VIH/SIDA - Campagne de dépistage volontaire

02/07/07

Dans le cadre du Programme National de lutte contre le SIDA au Niger et sous la coordination du CISLS (Comité Intersectoriel de lutte contre le SIDA), en collaboration avec les partenaires que sont : l’UNICEF, l’OMS, le PNUD, l’UNFPA, et AWARE-HIV/AIDS, une campagne de dépistage volontaire a été organisée la semaine dernière dans les districts de Niamey. Le coup d’envoi de cette campagne a été donné en présence de plusieurs personnalités dont des ministres, du Représentant de l’UNICEF, Coordonnateur Résident a.i. , ceux de l’UNFPA, du PNUD, de l’OMS, de AWARE, du corps diplomatique, des Organisations internationales, des ONGs oeuvrant dans le domaine du SIDA, et un public nombreux.
En prenant la parole, le Coordonnateur Résident a.i., M. Akhil Iyer a indiqué que les données récentes de l’ ONUSIDA et de l’OMS sur l’épidémie du VIH confirment la nécessité de mettre l’accent sur la prévention. Il a ajouté que l’ONUSIDA, tout en se réjouissant d’une telle initiative, qui place les jeunes au coeur de l’action et rassemble plusieurs partenaires autour d’un objectif commun visant à réduire la vulnérabilité des jeunes face à l’infection du VIH, se félicite de l’engouement avec lequel tous les acteurs se sont impliqués dans l’organisation de cette campagne.
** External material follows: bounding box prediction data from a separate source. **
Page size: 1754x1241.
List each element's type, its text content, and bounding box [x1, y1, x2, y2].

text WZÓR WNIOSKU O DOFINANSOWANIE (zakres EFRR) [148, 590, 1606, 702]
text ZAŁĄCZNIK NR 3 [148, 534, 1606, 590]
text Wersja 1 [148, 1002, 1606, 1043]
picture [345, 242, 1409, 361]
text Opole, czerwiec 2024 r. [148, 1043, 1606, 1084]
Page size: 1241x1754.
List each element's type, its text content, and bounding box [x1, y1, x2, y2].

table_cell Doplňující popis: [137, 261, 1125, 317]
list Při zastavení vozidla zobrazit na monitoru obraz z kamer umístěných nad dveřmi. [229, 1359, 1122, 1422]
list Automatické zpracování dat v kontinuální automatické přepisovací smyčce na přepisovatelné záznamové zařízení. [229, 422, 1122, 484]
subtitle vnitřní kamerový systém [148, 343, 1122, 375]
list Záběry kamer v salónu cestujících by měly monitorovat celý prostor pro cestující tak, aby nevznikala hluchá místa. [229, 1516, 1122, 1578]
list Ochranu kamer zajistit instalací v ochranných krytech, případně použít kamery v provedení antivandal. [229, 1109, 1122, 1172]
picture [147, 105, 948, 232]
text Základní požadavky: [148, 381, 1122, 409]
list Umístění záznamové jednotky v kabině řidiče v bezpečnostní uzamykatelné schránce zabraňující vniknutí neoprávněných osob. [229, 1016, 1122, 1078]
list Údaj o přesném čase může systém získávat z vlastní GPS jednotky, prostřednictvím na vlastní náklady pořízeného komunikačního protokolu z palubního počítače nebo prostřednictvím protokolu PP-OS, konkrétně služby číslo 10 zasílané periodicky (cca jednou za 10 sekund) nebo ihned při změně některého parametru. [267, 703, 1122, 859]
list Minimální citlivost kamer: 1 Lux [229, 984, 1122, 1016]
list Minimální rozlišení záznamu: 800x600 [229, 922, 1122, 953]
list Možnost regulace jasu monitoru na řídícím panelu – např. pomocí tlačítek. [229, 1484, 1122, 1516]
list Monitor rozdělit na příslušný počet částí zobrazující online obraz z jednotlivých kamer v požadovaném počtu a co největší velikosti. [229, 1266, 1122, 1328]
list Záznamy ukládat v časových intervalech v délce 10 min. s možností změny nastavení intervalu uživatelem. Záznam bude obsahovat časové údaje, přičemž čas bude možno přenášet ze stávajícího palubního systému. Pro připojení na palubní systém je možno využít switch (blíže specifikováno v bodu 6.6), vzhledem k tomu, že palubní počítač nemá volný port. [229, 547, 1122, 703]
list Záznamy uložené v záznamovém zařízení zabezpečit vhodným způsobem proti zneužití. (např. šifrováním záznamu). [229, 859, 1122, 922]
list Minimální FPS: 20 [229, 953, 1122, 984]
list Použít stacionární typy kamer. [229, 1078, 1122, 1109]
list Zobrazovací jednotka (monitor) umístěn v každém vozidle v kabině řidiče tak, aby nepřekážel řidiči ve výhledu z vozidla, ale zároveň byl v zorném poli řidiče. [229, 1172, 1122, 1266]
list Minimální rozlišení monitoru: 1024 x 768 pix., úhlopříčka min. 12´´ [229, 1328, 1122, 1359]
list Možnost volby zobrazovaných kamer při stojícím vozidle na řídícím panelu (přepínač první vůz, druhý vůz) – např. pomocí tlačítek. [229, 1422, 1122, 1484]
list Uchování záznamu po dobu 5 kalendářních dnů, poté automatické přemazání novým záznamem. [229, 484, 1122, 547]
Pour le ministre de la Santé Publique, M. Issa Lamine, l’analyse des déterminants de la propagation de l’infection au VIH au Niger, fait ressortir une extrême vulnérabilité des jeunes et en particulier des filles dans un contexte de pauvreté. Le ministre estime que « Cette situation exige de notre part une réponse adaptée pour prévenir les risques de contamination auxquels sont exposés les jeunes. C’est pourquoi en plus des campagnes de communication de proximité visant le changement de comportement, nos services compétents développent dans le cadre de la mise en oeuvre du
Programme National de Lutte contre le SIDA une stratégie pour l’accès des populations et surtout les jeunes au conseil de dépistage volontaire de l’infection au VIH ».
Au Niger malgré un taux de séroprévalence faible, l’on constate une épidémie concentrée au sein des groupes à haut risque qui se propage à partir de ce canal. Pour ce type de pays, la promotion du dépistage volontaire constitue une stratégie majeure de prévention qui occupe une place importante parmi les stratégies nationales de lutte contre le SIDA au Niger.

C’est partant de ce constat que lors de l’atelier sous-régional organisé par AWARE, pour l’identification de bonnes pratiques en matière de lutte contre le SIDA , la délégation nigérienne à la dite rencontre a décidé de répliquer au Niger l’expérience des campagnes mobiles de dépistage volontaire dans les écoles et à l’université, qui a donné un véritable coup de pouce à la promotion de la stratégie ailleurs. Toutefois, partant du fait qu’une grande proportion de la jeunesse au Niger est déscolarisée ou non scolarisée, il a été décidé de répliquer l’expérience initialement dans la communauté urbaine de Niamey, mais en l’ouvrant au milieu non scolaire. Si les résultats sont probants, l’expérience sera portée à l’échelle.

La campagne a duré sept jours et s’est déroulée au niveau de quarante (40) sites, répartis entre les cinq communes de Niamey. Chaque site fonctionnera avec une équipe type composée de deux (2 )Conseillers, deux (2) techniciens de laboratoire, deux (2) organisateurs, dont l’un s’occupera de l’organisation, et l’autre de l’enregistrement. Un (1) superviseur fixe, qui s’occupera de veiller à la qualité de l’enregistrement et du recueil de données sur le site.
Cinq équipes de trois superviseurs (1 conseiller,1 technicien de prélèvement, 1 chargé de l’organisation générale) sillonneront les différents sites de chacune des cinq communes ,pour le contrôle de qualité.
Chaque jour, les superviseurs mobiles et fixes ont fait le point en fin de journée, et analysé les données recueillies et faire un rapport journalier.